Mari saya ajak menguji kepekaan kita sebagai rakyat Indonesia. Mari melihat lagi berita terakhir soal tertangkapnya Ketua Mahkamah Konstitusi Indonesia, Akil Muchtar karena dugaan suap. Sebelum kita mencaci, acuh tak acuh, prihatin dan heran atas perilaku pejabat hokum yang mencederai hukum, dalam kepekaan naluri perasaan kita sebagai rakyat, kita sudah sakit dahulu mengetahui kenyataan yang berbaris diberitakan di koran-koran: mengetahui begitu dekatnya pejabat dengan tindak korupsi atau suap alias membaca sendiri kelakukan sebenarnya dari yang bersangkutan. Sampai-sampai kenyataan demi kenyataan menambah amunisi pemahaman kita bahwa hal demikian sudah bukan rahasia. Sudah kebal mungkin rasa sakit kita mendapati kalau pejabat demi pejabat sebenarnya hanya “jujur bawa dusta”. Namun, justru karena sudah menjadi rahasia umum, para pejabat makin hati-hati memperjuangkan kerahasiaan perilaku mereka.

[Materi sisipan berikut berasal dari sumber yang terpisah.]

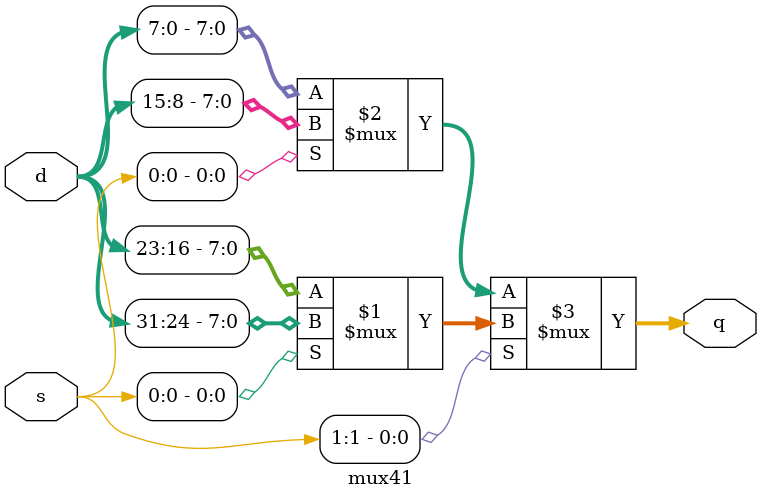
<source format=v>
module mux41 # (
parameter w=8)(
input [1:0] s,
input [4*w-1:0] d,
output [w-1:0] q);

assign q = s[1] ? ( s[0] ? d[4*w-1:3*w]:d[3*w-1:w*2]) : ( s[0]? d[2*w-1:w] : d[w-1:0]);

endmodule
</source>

Begitu juga yang diakui oleh Tsarwat Kharbawy, mantan petinggi jamaah Islam terbesar di Mesir, Ikhwanul Muslimin. Dia memutuskan keluarkan dari jamaah pada tahun 2002 setelah mengetahui kenyataan yang sebenarnya tentang Ikhwanul Muslimin. Dia mengakui ketidakmampuannya untuk mempercayai apa yang dia lihat tapi dia harus melakukan apa yang harus dia lakukan. Dia menerbitkan dua buku yang mengupas habis tentang rahasia sebenarnya IM (Qalbul Ikhwan, terbit pada 2010 dan Sirrul Ma’bad terbit pada 2012). Kepada pembaca, dia hanya bilang jika membaca dan langsung percaya atau langsung menolak, lebih baik tak perlu membacanya. Bacalah dan telitilah sendiri kebenaran dari apa yang saya tuliskan, pesannya. Dia mengutip Orhan Pamuk, “Aku menulis karena aku tak mampu memikul rahasia ini seorang diri. Dan aku ingin melawannya.”

Bagaimana kita menghadapi rahasia? Pada akhirnya saya menyadari, bahwa hal ini adalah urusan kita dengan diri kita sendiri. Urusan cara kita berdamai dengan diri kita sendiri. Karena satu hal: kita tidak ditakdirkan untuk tidak pernah punya rahasia. Terlepas dari semua ini, sebenarnya kita bergulat pada diri kita sendiri tentang cara mengelola mana yang rahasia dan mana yang bukan rahasia kepada keluarga, orang terdekat, teman dan orang yang kita cintai sendiri. Bagi saya, misalnya harus wajar bila sudah tidak ada rahasia lagi seseorang dengan pasangannya (yang sah). Perjalanan hidup kita sampai mati pun akan terus berjuang menempatkan mana yang pribadi dan mana yang bukan pribadi sesuai dengan tempatnya masing-masing. Ada 3 hal yang membuat kita berpikir dan bekerja keras agar bisa adil menjalani hidup untuk diri kita sendiri dan orang lain. Satu di antaranya adalah urusan privat-publik. Oleh sebab itu, urusan ini selalu bisa berlaku dalam segmen hidup berteman, berkeluarga, berpolitik, bekerja dll.  

Cukuplah bagi saya untuk tidak membubuhkan pesan apapun di penutup. Setelah merasakan kesakitan ini, semua dari kita selama ini, saya kira, sudah punya cara sendiri (atau kebiasaan) untuk menghadapinya. Tentang bagaimana kita berdamai, melawan dan menuntaskannya.